Data for analysis: Begin

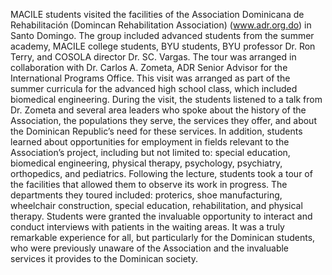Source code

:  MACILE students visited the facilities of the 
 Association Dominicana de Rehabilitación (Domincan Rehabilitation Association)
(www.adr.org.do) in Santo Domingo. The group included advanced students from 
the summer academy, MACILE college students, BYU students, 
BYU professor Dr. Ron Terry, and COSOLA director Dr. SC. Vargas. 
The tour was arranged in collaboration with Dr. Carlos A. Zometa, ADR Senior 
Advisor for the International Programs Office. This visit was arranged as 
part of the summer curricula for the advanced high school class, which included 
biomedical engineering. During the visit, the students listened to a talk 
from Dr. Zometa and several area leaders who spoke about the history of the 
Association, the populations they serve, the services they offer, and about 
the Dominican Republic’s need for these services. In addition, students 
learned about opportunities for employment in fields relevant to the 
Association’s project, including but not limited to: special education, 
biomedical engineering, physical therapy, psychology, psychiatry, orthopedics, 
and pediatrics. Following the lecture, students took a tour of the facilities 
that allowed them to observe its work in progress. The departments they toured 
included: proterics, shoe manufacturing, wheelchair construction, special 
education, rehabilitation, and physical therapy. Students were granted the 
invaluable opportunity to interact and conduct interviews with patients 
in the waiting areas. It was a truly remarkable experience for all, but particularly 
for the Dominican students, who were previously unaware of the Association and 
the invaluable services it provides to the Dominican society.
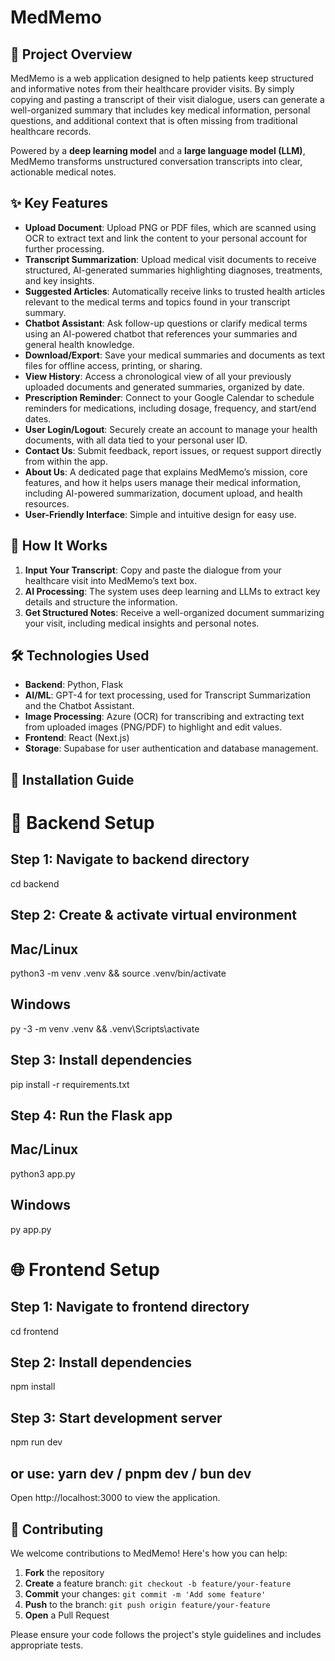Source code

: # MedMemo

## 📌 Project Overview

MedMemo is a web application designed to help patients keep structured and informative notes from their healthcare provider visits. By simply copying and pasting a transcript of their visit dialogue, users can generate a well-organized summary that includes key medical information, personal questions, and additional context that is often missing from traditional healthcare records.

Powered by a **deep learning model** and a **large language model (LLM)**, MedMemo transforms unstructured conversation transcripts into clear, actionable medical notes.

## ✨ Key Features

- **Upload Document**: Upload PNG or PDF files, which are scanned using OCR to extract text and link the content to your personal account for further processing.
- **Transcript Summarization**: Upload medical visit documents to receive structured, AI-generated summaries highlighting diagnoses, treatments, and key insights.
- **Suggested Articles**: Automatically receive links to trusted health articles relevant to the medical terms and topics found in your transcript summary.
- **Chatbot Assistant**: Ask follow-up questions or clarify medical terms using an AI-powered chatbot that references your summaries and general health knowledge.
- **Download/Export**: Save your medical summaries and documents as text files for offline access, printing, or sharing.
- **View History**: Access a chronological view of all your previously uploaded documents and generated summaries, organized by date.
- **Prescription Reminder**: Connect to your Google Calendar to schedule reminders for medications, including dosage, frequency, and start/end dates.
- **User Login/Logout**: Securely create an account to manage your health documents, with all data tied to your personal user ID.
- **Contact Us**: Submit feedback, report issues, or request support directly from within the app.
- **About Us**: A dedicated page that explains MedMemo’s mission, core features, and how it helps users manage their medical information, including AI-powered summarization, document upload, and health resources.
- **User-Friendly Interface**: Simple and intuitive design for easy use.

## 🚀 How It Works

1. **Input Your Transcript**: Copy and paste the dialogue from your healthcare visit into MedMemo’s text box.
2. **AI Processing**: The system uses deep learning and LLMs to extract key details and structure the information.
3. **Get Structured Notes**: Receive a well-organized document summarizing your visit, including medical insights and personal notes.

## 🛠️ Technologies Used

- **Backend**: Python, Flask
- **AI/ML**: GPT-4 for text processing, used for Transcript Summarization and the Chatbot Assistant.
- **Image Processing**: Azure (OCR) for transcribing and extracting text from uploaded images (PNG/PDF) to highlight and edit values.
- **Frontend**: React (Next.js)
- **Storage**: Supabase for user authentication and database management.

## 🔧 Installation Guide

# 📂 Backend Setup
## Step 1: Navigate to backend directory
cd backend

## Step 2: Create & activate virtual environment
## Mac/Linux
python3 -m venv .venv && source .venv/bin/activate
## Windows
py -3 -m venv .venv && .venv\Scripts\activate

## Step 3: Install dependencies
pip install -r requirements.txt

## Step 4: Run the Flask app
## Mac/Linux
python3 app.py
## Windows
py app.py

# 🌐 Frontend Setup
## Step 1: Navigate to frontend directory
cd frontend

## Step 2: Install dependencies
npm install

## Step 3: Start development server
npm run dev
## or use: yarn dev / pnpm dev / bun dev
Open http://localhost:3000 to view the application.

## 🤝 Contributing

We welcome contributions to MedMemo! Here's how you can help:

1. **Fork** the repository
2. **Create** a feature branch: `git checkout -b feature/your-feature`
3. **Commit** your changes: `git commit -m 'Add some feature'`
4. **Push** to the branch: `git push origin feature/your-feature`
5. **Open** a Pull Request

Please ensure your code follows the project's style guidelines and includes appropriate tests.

Data for analysis: End

** Problem to work on **
Note every line of the records that holds the word "including", and copy it.

** Expected answer **
Association’s project, including but not limited to: special education, 
- **Prescription Reminder**: Connect to your Google Calendar to schedule reminders for medications, including dosage, frequency, and start/end dates.
- **About Us**: A dedicated page that explains MedMemo’s mission, core features, and how it helps users manage their medical information, including AI-powered summarization, document upload, and health resources.
3. **Get Structured Notes**: Receive a well-organized document summarizing your visit, including medical insights and personal notes.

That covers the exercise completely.